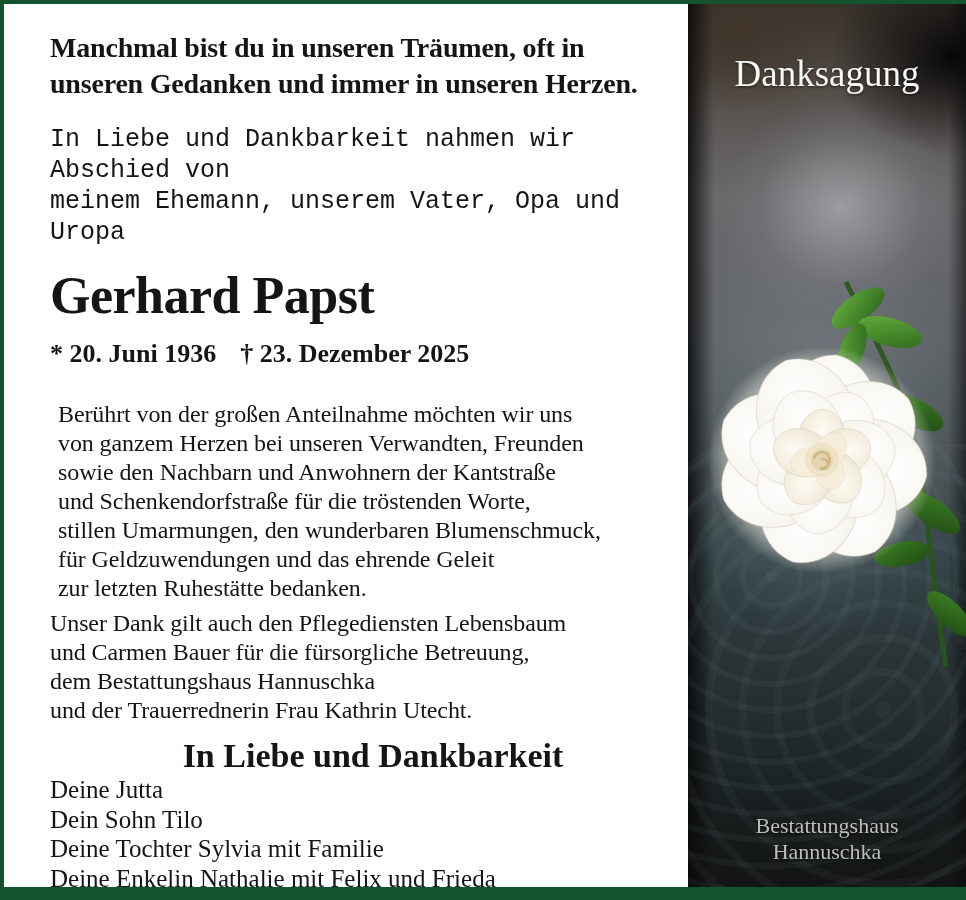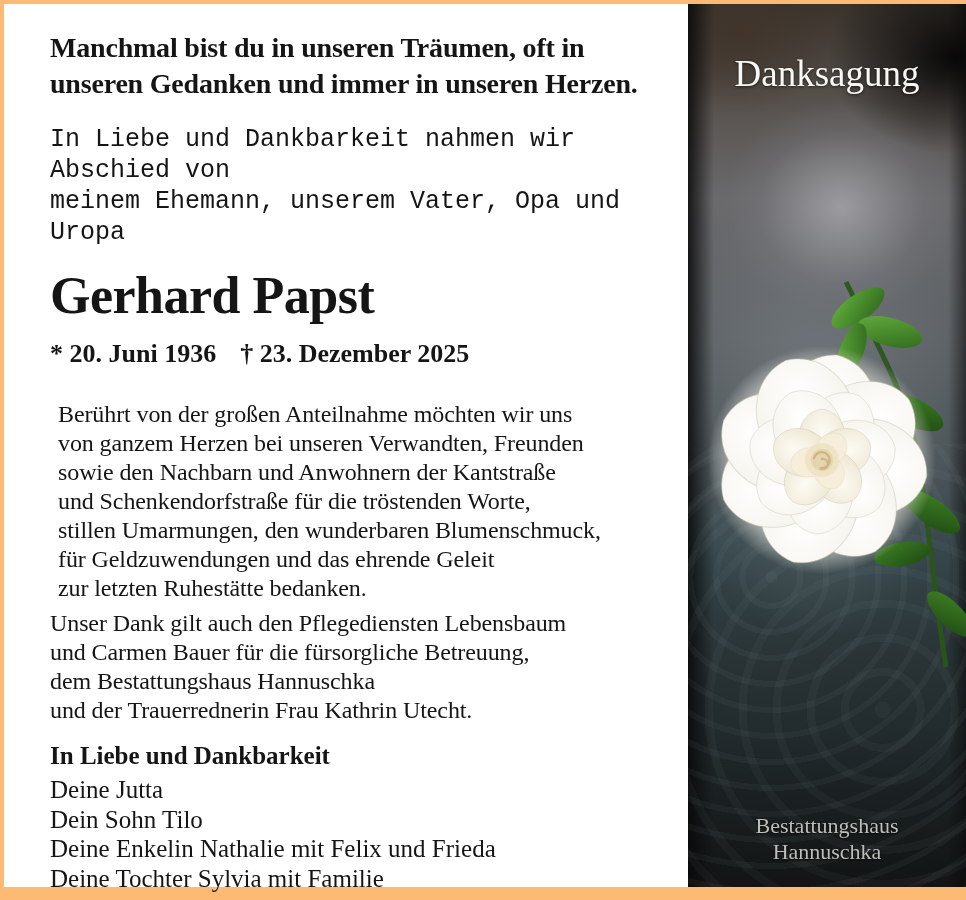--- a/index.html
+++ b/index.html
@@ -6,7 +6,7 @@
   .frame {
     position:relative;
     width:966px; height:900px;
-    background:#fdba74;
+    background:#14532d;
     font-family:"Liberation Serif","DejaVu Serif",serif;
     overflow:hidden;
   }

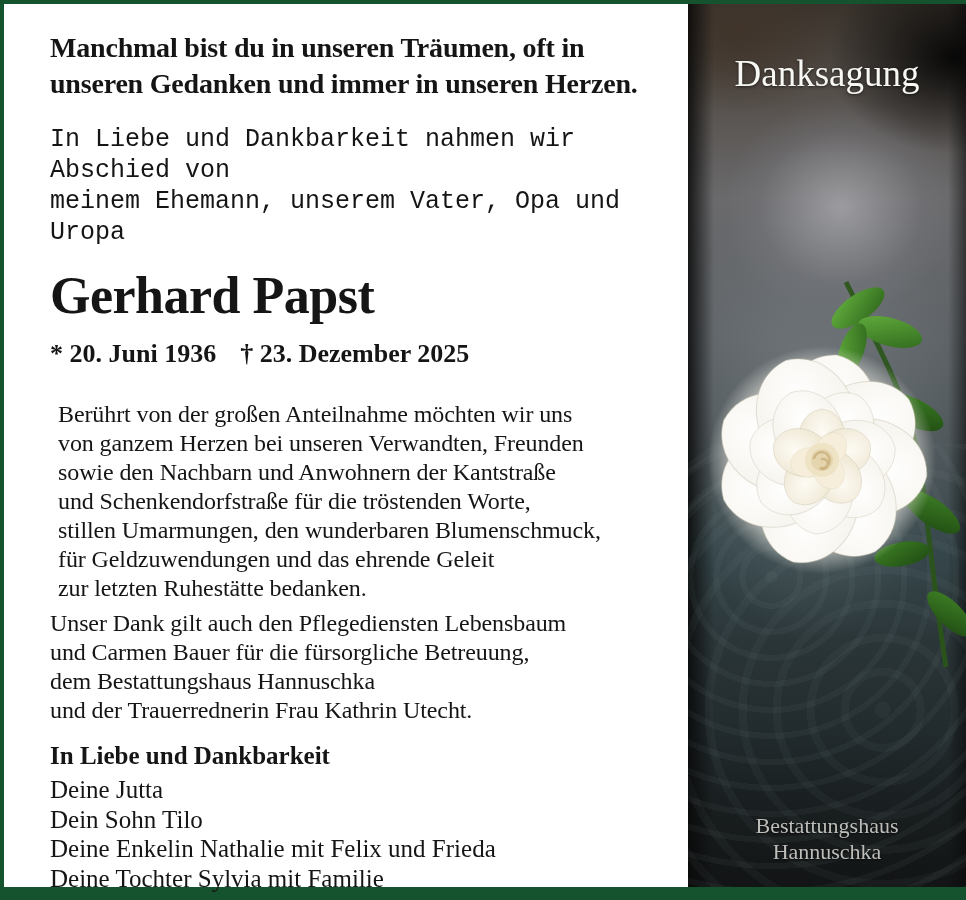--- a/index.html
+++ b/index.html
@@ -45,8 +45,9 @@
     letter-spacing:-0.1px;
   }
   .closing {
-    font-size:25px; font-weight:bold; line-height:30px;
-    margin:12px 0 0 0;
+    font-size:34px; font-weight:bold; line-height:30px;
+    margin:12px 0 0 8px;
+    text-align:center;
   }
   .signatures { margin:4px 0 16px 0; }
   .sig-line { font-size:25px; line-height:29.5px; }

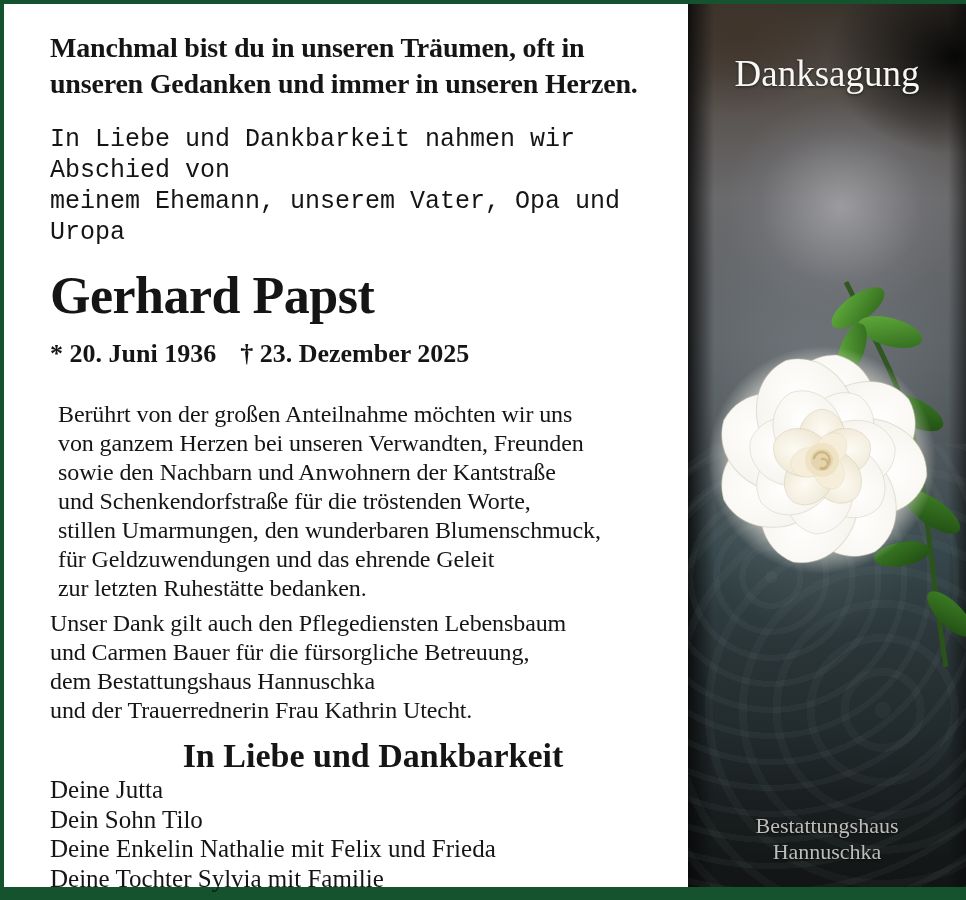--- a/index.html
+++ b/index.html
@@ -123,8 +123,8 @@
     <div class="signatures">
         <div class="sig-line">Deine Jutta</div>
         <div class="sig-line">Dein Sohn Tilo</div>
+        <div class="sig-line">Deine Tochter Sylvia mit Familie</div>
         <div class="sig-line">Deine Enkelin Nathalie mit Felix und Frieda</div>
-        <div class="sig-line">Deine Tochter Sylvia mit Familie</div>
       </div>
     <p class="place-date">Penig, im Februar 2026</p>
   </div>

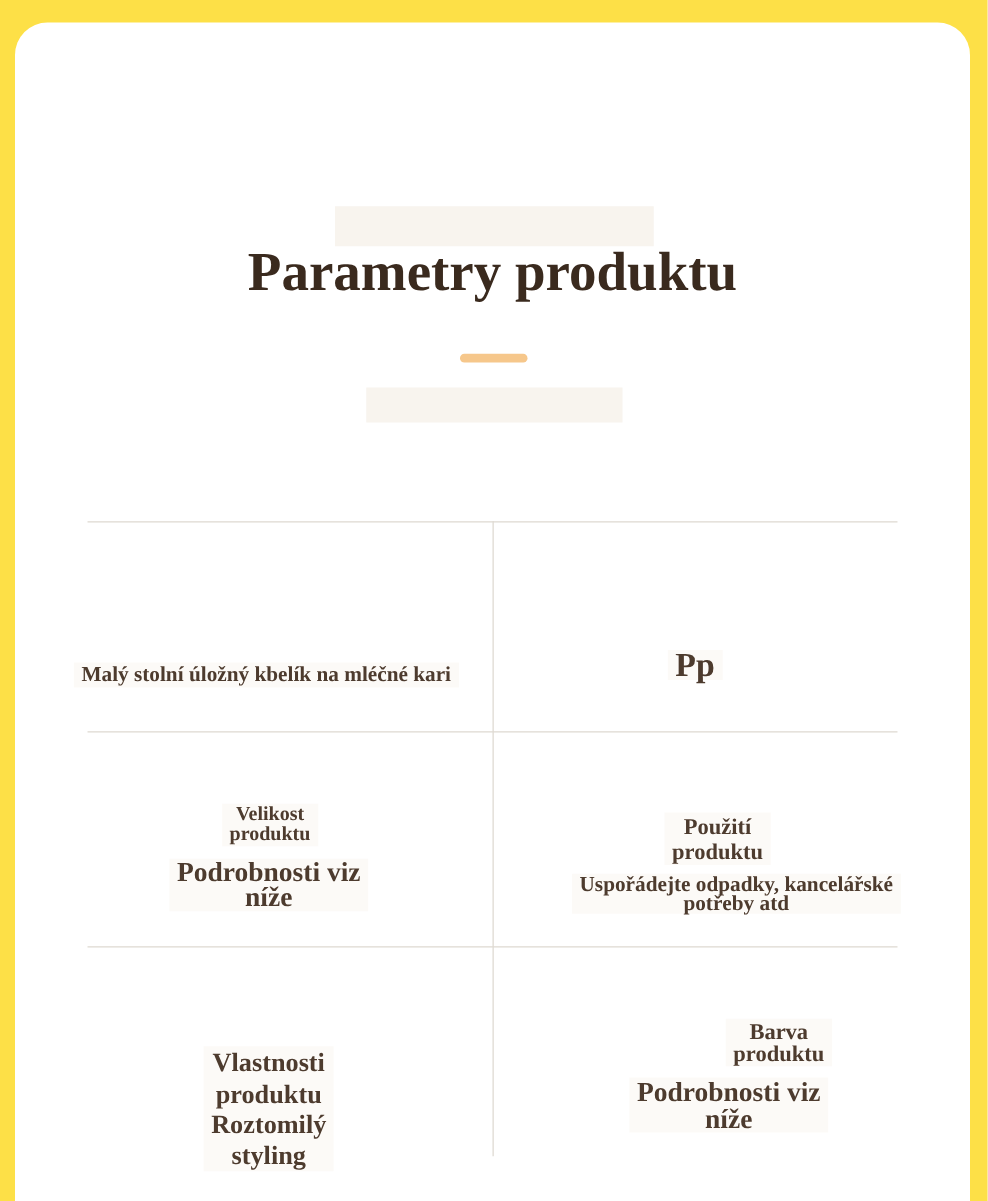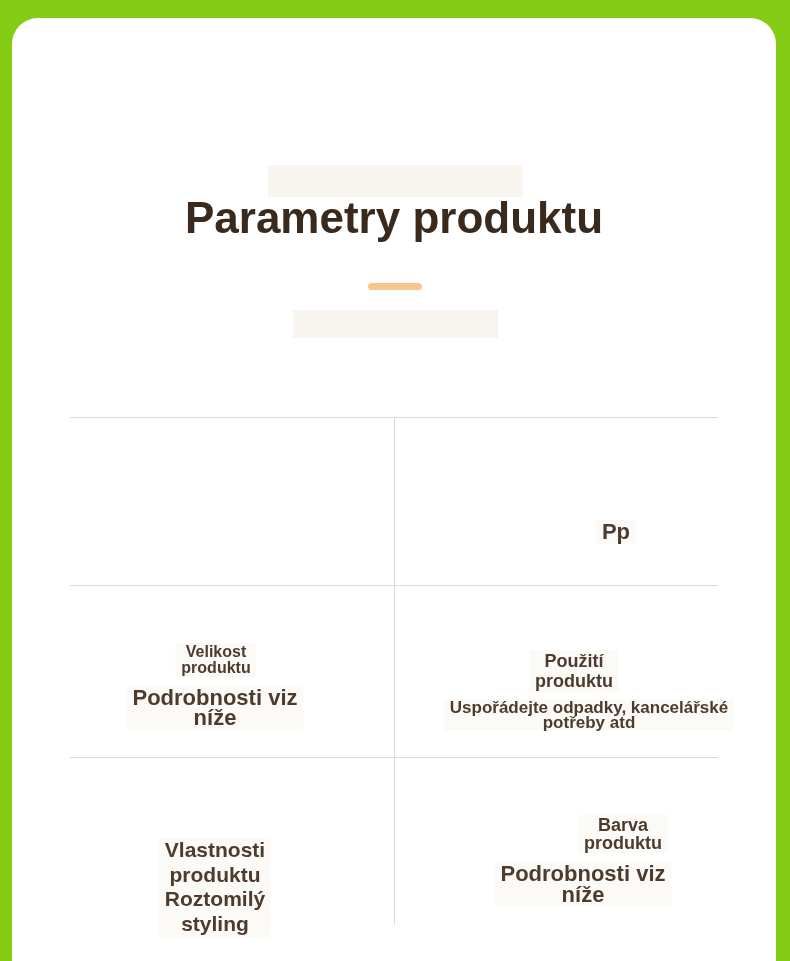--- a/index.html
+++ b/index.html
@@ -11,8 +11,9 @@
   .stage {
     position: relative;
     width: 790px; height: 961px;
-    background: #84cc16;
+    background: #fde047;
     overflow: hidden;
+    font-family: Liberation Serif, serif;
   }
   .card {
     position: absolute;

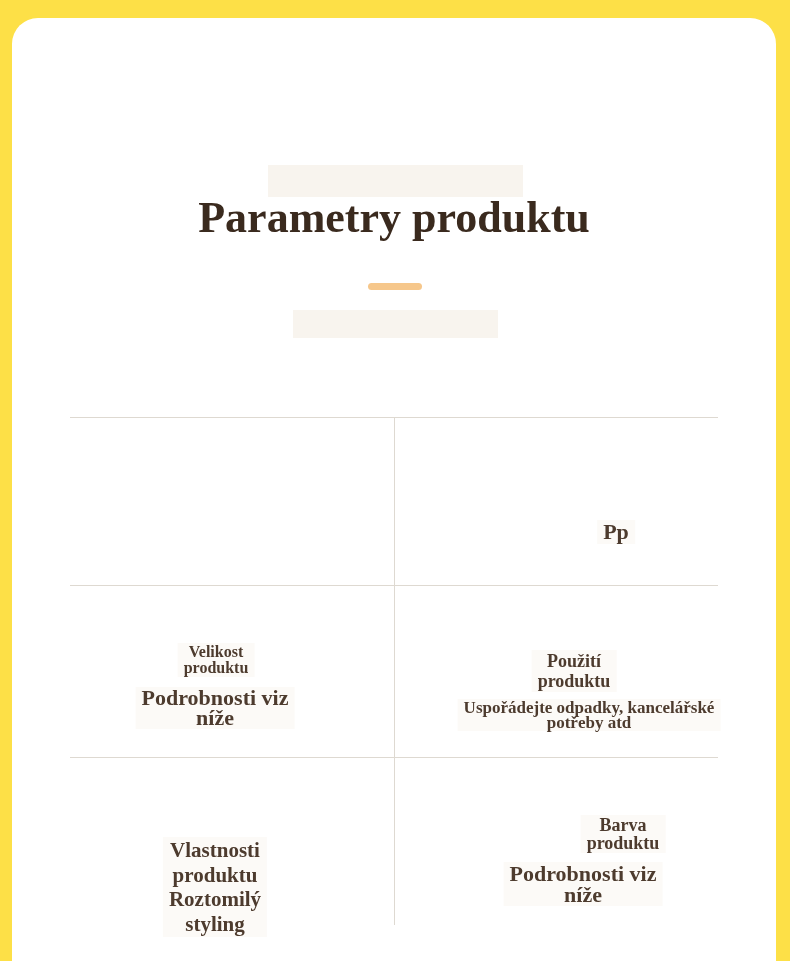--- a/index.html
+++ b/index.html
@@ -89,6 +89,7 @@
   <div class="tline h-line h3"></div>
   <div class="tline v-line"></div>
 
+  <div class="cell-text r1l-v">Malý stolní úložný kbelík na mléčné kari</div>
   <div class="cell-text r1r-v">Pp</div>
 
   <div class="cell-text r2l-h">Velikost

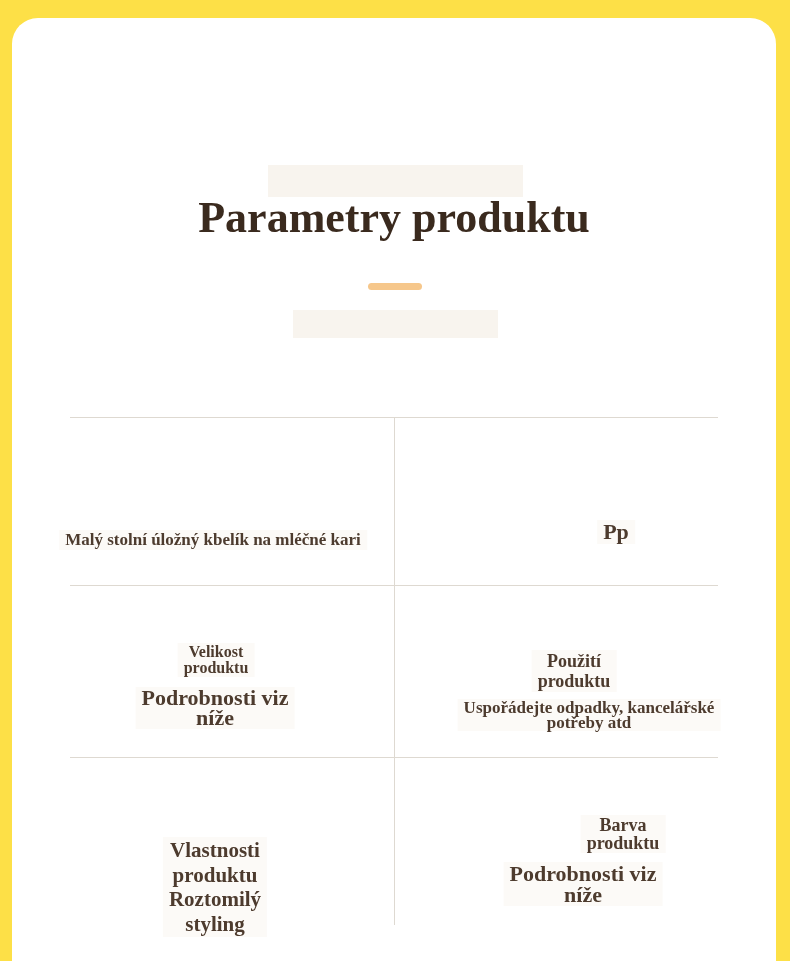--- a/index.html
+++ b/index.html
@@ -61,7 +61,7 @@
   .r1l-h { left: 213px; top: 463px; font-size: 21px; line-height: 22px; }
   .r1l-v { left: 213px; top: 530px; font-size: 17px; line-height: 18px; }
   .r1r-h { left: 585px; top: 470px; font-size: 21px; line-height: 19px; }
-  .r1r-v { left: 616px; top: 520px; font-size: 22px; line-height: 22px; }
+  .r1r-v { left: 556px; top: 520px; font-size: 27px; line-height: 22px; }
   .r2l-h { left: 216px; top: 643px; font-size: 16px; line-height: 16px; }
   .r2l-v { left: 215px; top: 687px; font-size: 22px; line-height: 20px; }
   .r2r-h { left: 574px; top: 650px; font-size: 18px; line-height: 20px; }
_ _ _ _ _ _ _
* [TRY IT] Output the complete listing exactly as it appears, except for the images.

* [EXERCISE RESULT]
--- a/index.html
+++ b/index.html
@@ -6,7 +6,7 @@
   .frame {
     position:relative;
     width:966px; height:900px;
-    background:#fdba74;
+    background:#14532d;
     font-family:"Liberation Serif","DejaVu Serif",serif;
     overflow:hidden;
   }

--- a/index.html
+++ b/index.html
@@ -45,8 +45,9 @@
     letter-spacing:-0.1px;
   }
   .closing {
-    font-size:25px; font-weight:bold; line-height:30px;
-    margin:12px 0 0 0;
+    font-size:34px; font-weight:bold; line-height:30px;
+    margin:12px 0 0 8px;
+    text-align:center;
   }
   .signatures { margin:4px 0 16px 0; }
   .sig-line { font-size:25px; line-height:29.5px; }

--- a/index.html
+++ b/index.html
@@ -123,8 +123,8 @@
     <div class="signatures">
         <div class="sig-line">Deine Jutta</div>
         <div class="sig-line">Dein Sohn Tilo</div>
+        <div class="sig-line">Deine Tochter Sylvia mit Familie</div>
         <div class="sig-line">Deine Enkelin Nathalie mit Felix und Frieda</div>
-        <div class="sig-line">Deine Tochter Sylvia mit Familie</div>
       </div>
     <p class="place-date">Penig, im Februar 2026</p>
   </div>

--- a/index.html
+++ b/index.html
@@ -11,8 +11,9 @@
   .stage {
     position: relative;
     width: 790px; height: 961px;
-    background: #84cc16;
+    background: #fde047;
     overflow: hidden;
+    font-family: Liberation Serif, serif;
   }
   .card {
     position: absolute;

--- a/index.html
+++ b/index.html
@@ -89,6 +89,7 @@
   <div class="tline h-line h3"></div>
   <div class="tline v-line"></div>
 
+  <div class="cell-text r1l-v">Malý stolní úložný kbelík na mléčné kari</div>
   <div class="cell-text r1r-v">Pp</div>
 
   <div class="cell-text r2l-h">Velikost

--- a/index.html
+++ b/index.html
@@ -61,7 +61,7 @@
   .r1l-h { left: 213px; top: 463px; font-size: 21px; line-height: 22px; }
   .r1l-v { left: 213px; top: 530px; font-size: 17px; line-height: 18px; }
   .r1r-h { left: 585px; top: 470px; font-size: 21px; line-height: 19px; }
-  .r1r-v { left: 616px; top: 520px; font-size: 22px; line-height: 22px; }
+  .r1r-v { left: 556px; top: 520px; font-size: 27px; line-height: 22px; }
   .r2l-h { left: 216px; top: 643px; font-size: 16px; line-height: 16px; }
   .r2l-v { left: 215px; top: 687px; font-size: 22px; line-height: 20px; }
   .r2r-h { left: 574px; top: 650px; font-size: 18px; line-height: 20px; }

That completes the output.